Must have been a slight mistake because looking for the quote I had to do a tag search for Pamela Warhurst. Finally I found this page. Right day wrong month.

“There’s so many people that don’t really recognize a vegetable unless it’s in a bit of plastic with an instruction packet on the top.” — Pamela WarhurstHow we can eat our landscapes

To be honest I’d love to have one of my pictures used for the wikipedia entry but its a real pain uploading to wikipedia when you forgot the account details (*smile*). So once I sort out the login, I’ll make the changes to Pamela’s entry. May have to do the same for a few other people…

Done….

Bring your own bucket of photos

A little break from perceptive media, but don’t worry it will be back once we have something solid in that area.

I was intrigued to see two things happen one after another. I’ll have to store this one under the decentralised magic or something.
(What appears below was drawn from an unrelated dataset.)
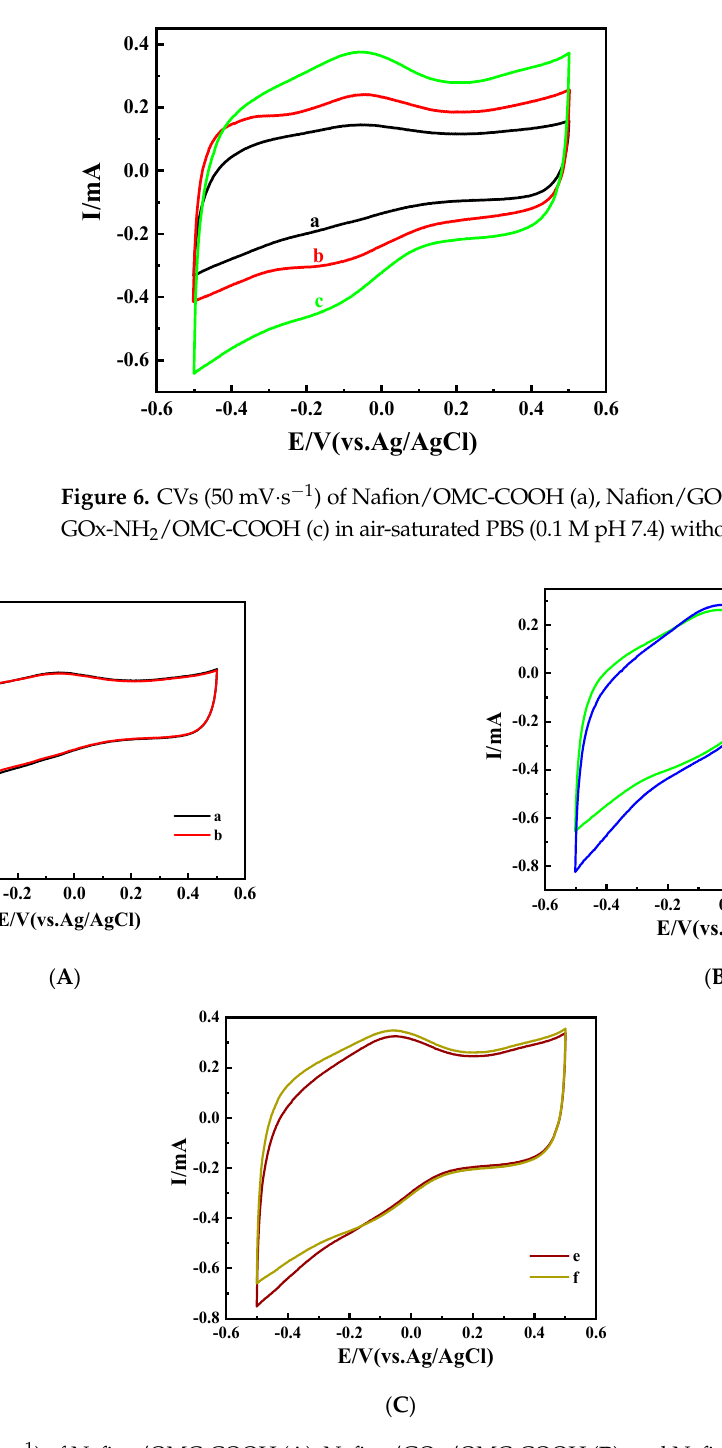
Figure 7. CVs (50 mV·s − 1 ) of Nafion/OMC-COOH ( A ), Nafion/GOx/OMC-COOH ( B ), and Nafion/GOx-NH 2 /OMC-COOH ( C ) in air-saturated PBS 0.1 M pH 7.4 without (a,c,e, respectively)/with (b,d,f, respectively) the addition of 20 mM glucose. The CVs of Nafion/GOx/OMC-COOH and Nafion/GOx-NH 2 /OMC-COOH at dif- ferent scan rates (20–150 mV · s − 1 ) in PBS buffer are also shown in Figure 8. The anodic and cathodic peak currents of the Nafion/GOx/OMC-COOH and Nafion/GOx-NH 2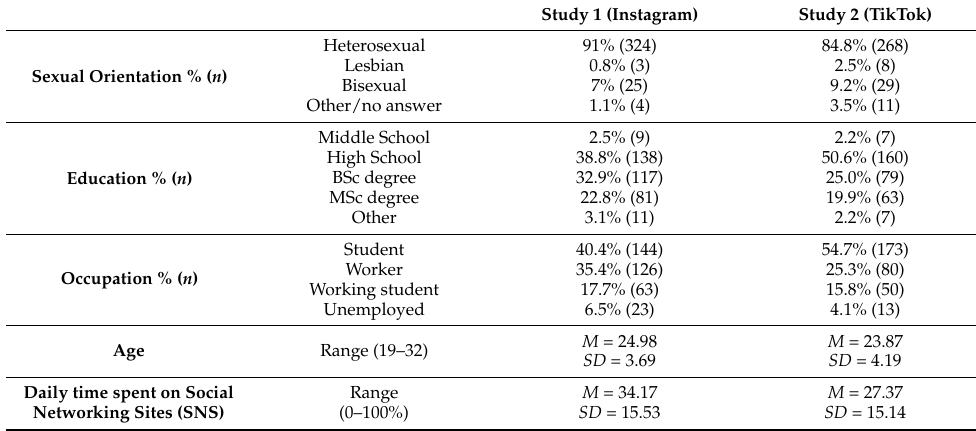
Table 1. Demographic Information of Study 1 and Study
First Tim sends me a tweet about OpenPhoto which is a decentralised flickr (my words not theres)

The inception of OpenPhoto was a desire to liberate our photos and take back control. Like you, our photos are the most valuable digital files we have. Also like you, we’ve used Flickr, Picasa and Smugmug and wound up with our photos scattered across numerous sites on the web.

So I signed up and will be looking to move my pictures from Flickr to OpenPhoto when the flickr subscription runs out in May. Which reminds me I need to download all my photos using this lovely app on Ubuntu. It requires you to bring your own bucket or storage system. So right now you can either use Amazon S3 or Dropbox

Then almost like magic, Dropbox quietly announced they were doing Google+ like automatic upload of photos to your dropbox account.

Even though the holidays have passed, we’re really stoked to give you guys one more present — a new experimental release! Under the wrapping you’ll find a bunch of new toys, including a brand new Camera Upload feature. Here are the release notes:

• Automatically uploads photos and videos in the background using Wi-Fi or data plan

Together you have a complete solution to sidestep Google’s Picassa, Flickr’s reach and all other solutions. I just hope some of Flickr’s magic has rubbed off on OpenPhoto, as a decentralised Flickr is no easy feat. And I have to wonder how they stay sustainable if the money is going to Dropbox and Amazon.

Update – If OpenPhoto and SpiderOak would work together, I wouldn’t have to move anything at all. Although I’m wondering how permissions work? Wouldn’t want to just hand over my Spideroak authentication, as it has lots of my private backups. However its worth noting SpiderOak does support dropbox-like shares and Oauth, so that could work…

BBC Backstage in the guardian again

So now the ebook is out there, this pretty much spells the end of the BBC Backstage project. The backstage site & blog will go into a deep freeze so none of the links will be broken. It was interesting to read the Guardian wrap up of backstage, there was some good quotes from our interview way back in December 2010. But what got me was after a while was the slideshow from Rainycat. She was so good at documenting things. Of course afterwards I spent about a hour or so going through my own photos tagged bbc backstage.

I’ll say it again, BBC Backstage was an amazing project to be part of and even run. Not just the big stuff but also the small stuff. The good times (the many events we did, the prototypes and finally getting our own backstage playground servers off the ground) and the times when I thought I might be sacked (such as undermining the podcast trial by launching our own using blip.tv or crossing the hacker/BBC divide by sympathising with the DRM protests).

Its been simply incredible and looking back through the pictures, I see a lot of really happy people. Theres no doubt I’ll be chasing the high of working on backstage for quite some time to come. I think I remember a conversation I had with Rain after her attachment came to an end.

"Working for the BBC should be that way, and anything we can do to make that happen is always a good thing."

As always thanks for tags hackers of the new world, hopefully what we do next will be even more exciting that backstage ever would have been.